■ **Problem statement**: Give the data again in full, without pictures.

*** Opening of Entries supplied ***

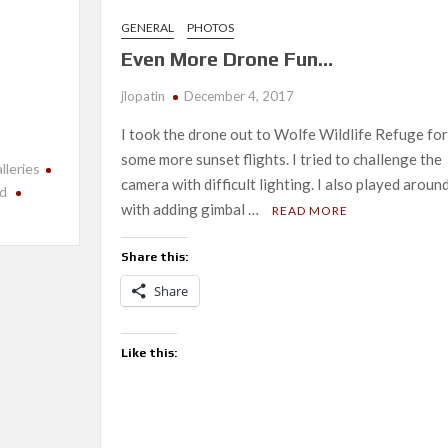
GENERAL
PHOTOS
Even More Drone Fun…
jlopatin
December 4, 2017
I took the drone out to Wolfe Wildlife Refuge for
some more sunset flights. I tried to challenge the
lleries
camera with difficult lighting. I also played aroun
nd
with adding gimbal …
READ MORE
Share this:
Share
Like this:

*** Close of Entries supplied ***

■ **Task result**:
GENERAL
PHOTOS
Even More Drone Fun…
jlopatin
December 4, 2017
I took the drone out to Wolfe Wildlife Refuge for
some more sunset flights. I tried to challenge the
lleries
camera with difficult lighting. I also played aroun
nd
with adding gimbal …
READ MORE
Share this:
Share
Like this:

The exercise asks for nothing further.